C’est la première fois que Téhéran et Riyad vont dialoguer sur ce sujet depuis l’offensive aérienne de l’Arabie saoudite et de plusieurs autres nations arabes pour contrer la progression des miliciens chiites d’Ansarullah. 

Al-Hazm (province de Jawf) bombardé
Quelques heures après la prise de la ville d’al-Hazm par les miliciens chiites d’Ansarullah, dimanche 14 juin,  l’aviation saoudienne a bombardé la ville.
Des dizaines de raids ont également visé les régions à Sanaa, la province d'Amrane, plus au nord, et celles de Hajja et de Saada, près de la frontière saoudienne, ainsi que la ville portuaire d’Aden (sud).

Marib (centre du pays)
Les miliciens chiites se sont également emparés de la base militaire de Nakhla dans la province pétrolière de Marib.

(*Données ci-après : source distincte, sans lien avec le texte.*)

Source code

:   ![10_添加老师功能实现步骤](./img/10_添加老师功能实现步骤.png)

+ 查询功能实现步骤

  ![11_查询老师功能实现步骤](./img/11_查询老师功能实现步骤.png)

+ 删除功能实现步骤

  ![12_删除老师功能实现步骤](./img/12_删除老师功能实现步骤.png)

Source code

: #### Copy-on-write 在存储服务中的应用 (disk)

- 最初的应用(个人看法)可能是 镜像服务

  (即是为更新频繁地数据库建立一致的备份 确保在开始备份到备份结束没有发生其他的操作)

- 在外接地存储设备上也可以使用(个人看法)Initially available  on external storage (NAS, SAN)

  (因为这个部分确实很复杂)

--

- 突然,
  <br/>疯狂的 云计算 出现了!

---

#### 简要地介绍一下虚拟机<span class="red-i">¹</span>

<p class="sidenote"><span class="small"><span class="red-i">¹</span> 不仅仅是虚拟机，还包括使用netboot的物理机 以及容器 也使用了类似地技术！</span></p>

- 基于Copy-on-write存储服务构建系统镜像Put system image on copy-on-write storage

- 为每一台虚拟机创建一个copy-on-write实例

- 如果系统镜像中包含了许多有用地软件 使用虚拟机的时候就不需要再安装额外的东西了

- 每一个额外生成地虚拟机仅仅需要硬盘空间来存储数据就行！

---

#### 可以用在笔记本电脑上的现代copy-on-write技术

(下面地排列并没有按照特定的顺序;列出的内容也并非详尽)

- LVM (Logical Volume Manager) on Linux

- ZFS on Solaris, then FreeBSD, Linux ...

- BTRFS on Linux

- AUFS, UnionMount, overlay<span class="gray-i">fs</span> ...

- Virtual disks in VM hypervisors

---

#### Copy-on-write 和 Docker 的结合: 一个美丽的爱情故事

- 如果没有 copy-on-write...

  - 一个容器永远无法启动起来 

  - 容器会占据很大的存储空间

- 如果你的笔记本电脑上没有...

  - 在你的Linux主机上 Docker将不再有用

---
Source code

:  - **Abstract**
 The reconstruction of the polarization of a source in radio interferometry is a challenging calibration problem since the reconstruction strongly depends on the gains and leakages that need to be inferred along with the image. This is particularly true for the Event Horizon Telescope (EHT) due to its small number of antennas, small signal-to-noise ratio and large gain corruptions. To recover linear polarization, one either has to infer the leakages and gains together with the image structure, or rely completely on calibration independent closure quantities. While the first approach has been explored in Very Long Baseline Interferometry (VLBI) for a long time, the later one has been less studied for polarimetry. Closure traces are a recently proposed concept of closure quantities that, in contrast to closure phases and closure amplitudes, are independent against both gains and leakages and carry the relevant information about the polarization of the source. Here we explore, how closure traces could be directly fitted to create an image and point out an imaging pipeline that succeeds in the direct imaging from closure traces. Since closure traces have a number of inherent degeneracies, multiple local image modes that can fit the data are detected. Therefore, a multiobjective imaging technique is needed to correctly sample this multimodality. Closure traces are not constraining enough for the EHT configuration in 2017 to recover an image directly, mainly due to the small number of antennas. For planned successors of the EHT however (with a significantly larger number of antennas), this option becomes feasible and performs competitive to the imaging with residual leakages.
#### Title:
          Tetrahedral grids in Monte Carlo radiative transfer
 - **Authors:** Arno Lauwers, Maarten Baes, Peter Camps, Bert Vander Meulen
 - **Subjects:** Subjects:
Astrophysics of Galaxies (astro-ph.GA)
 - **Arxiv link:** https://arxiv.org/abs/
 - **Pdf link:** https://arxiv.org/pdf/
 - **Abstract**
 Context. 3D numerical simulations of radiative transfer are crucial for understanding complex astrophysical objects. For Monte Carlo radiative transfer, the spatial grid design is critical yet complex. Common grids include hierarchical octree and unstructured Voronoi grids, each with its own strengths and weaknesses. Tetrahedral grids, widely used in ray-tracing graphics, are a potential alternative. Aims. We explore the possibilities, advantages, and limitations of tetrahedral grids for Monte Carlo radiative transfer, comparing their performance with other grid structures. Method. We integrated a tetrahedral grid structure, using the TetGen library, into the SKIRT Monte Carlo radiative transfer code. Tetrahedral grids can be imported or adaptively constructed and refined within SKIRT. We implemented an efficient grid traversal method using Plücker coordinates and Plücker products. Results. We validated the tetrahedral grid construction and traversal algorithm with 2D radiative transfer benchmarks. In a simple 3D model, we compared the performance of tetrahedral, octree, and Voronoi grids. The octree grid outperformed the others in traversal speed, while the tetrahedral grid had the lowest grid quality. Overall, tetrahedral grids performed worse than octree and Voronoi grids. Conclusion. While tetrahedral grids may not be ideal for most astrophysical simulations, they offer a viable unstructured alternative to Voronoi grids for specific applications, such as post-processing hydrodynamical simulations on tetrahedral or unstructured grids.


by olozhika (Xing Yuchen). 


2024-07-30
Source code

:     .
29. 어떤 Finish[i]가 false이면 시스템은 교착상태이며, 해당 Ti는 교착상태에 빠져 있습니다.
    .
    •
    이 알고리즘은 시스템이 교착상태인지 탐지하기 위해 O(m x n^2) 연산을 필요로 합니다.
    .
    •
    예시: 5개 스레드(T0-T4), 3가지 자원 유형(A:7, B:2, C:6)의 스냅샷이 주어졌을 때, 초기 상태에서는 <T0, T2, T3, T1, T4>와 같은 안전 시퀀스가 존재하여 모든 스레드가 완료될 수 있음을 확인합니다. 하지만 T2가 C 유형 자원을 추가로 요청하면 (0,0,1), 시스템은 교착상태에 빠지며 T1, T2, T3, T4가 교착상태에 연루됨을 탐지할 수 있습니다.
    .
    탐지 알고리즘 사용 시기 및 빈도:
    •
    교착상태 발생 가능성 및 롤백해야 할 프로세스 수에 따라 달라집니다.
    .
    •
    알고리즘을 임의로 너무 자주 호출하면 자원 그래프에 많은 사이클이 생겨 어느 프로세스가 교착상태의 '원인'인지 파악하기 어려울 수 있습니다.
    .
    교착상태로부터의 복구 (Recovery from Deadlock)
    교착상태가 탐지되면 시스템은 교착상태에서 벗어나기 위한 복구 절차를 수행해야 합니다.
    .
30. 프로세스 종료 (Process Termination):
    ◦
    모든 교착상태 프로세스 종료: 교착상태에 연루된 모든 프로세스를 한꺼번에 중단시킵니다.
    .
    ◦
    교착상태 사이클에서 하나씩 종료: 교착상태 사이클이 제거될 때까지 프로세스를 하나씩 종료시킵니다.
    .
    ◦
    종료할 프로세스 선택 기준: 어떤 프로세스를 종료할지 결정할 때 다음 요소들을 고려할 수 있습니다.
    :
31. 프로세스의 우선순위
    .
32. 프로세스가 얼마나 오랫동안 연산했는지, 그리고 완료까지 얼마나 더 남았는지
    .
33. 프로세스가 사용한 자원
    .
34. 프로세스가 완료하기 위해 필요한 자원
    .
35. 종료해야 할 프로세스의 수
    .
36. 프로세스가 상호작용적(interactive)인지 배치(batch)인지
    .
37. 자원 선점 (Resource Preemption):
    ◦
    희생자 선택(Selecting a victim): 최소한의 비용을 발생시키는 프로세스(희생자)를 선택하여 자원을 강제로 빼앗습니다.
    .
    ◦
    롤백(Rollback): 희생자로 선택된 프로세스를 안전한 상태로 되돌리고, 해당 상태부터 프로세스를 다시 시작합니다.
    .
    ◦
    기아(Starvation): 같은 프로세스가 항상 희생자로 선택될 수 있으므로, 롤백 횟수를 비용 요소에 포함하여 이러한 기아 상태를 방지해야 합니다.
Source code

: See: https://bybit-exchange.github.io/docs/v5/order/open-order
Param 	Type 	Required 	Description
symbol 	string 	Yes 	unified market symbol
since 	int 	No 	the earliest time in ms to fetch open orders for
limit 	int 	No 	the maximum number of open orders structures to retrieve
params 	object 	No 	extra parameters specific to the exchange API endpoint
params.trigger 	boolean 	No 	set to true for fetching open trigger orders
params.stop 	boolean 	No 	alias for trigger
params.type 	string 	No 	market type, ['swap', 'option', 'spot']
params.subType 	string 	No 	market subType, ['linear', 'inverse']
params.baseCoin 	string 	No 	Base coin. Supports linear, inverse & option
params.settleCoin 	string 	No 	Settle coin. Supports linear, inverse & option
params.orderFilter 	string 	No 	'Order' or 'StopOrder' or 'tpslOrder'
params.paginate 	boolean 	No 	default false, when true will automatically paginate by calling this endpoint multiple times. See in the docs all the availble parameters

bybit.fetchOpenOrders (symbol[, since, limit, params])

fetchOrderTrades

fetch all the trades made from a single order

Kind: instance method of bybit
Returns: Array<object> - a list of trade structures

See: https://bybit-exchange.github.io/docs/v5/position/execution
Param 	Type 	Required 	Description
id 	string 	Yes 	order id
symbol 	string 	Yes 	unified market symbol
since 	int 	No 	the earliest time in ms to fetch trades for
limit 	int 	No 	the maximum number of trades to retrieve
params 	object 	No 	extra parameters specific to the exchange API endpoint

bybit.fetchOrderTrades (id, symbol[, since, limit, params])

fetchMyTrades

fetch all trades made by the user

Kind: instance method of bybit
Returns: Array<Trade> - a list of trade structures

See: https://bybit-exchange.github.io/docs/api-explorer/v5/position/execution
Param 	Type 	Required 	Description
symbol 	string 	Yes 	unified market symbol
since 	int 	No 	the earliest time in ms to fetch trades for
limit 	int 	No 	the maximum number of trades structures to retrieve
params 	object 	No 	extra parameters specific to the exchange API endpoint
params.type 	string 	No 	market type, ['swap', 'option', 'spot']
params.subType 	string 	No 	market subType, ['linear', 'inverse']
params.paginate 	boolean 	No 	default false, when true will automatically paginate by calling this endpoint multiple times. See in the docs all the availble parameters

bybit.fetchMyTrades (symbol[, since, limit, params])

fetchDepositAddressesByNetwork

Des tribus saoudiennes de Yam et Najran critiquent l’intervention au Yémen
Dans un communiqué signé par Cheikh Aziz ben Mahzel al-Soukour au nom des tribus saoudiennes de Yam et Najran, les tribus ont condamné l’intervention militaire de l’Arabie saoudite au Yémen. Il s’agit là d’une déclaration inouïe en Arabie saoudite qu’on a du mal, pour l’instant, à interpréter.